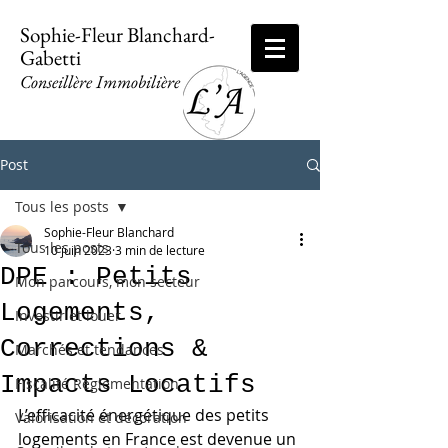
Sophie-Fleur Blanchard-
Gabetti
Conseillère Immobilière
Post
Tous les posts
Sophie-Fleur Blanchard
Tous les posts
10 juin 2023
3 min de lecture
DPE : Petits
Mon parcours, mon secteur
Logements,
Investir et louer
Corrections &
Marchés et tendances
Impacts Locatifs
Fiscalité Règlementation
L’efficacité énergétique des petits 
Valorisation et décoration
logements en France est devenue un 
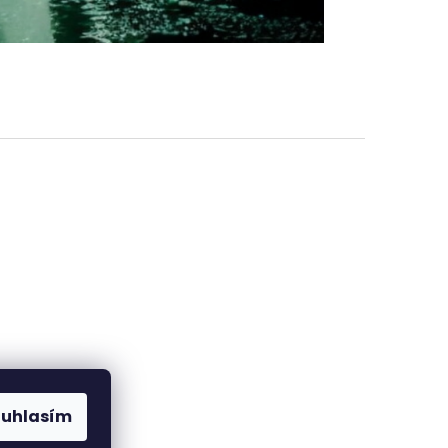
ouhlasím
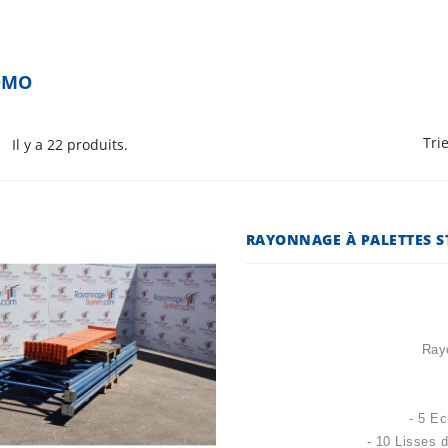
OMO
Tri
Il y a 22 produits.
Ray
- 5 E
- 10 Lisses 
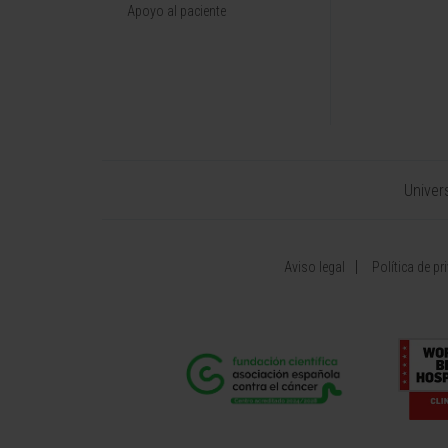
Apoyo al paciente
Univer
Aviso legal
Política de pr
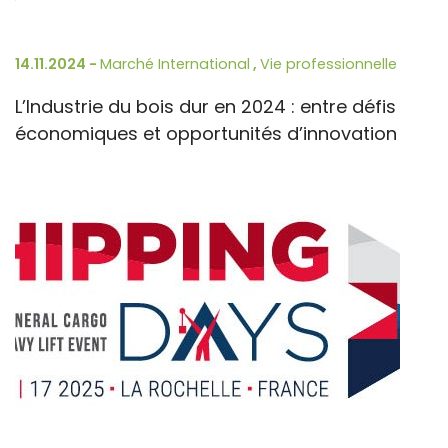
14.11.2024 -
Marché International
,
Vie professionnelle
L’Industrie du bois dur en 2024 : entre défis
économiques et opportunités d’innovation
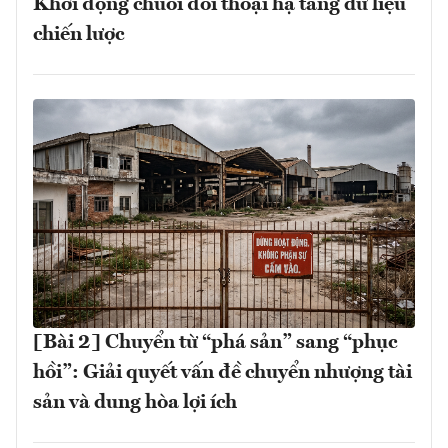
Khởi động chuỗi đối thoại hạ tầng dữ liệu
chiến lược
[Bài 2] Chuyển từ “phá sản” sang “phục
hồi”: Giải quyết vấn đề chuyển nhượng tài
sản và dung hòa lợi ích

▬▬▬▬▬▬

[Directions]: Print exactly the lines above, starting at the line that contains "chuyển nhượng tài" and ending with the last line of the records, both included.

[Response to this exercise]:
hồi”: Giải quyết vấn đề chuyển nhượng tài
sản và dung hòa lợi ích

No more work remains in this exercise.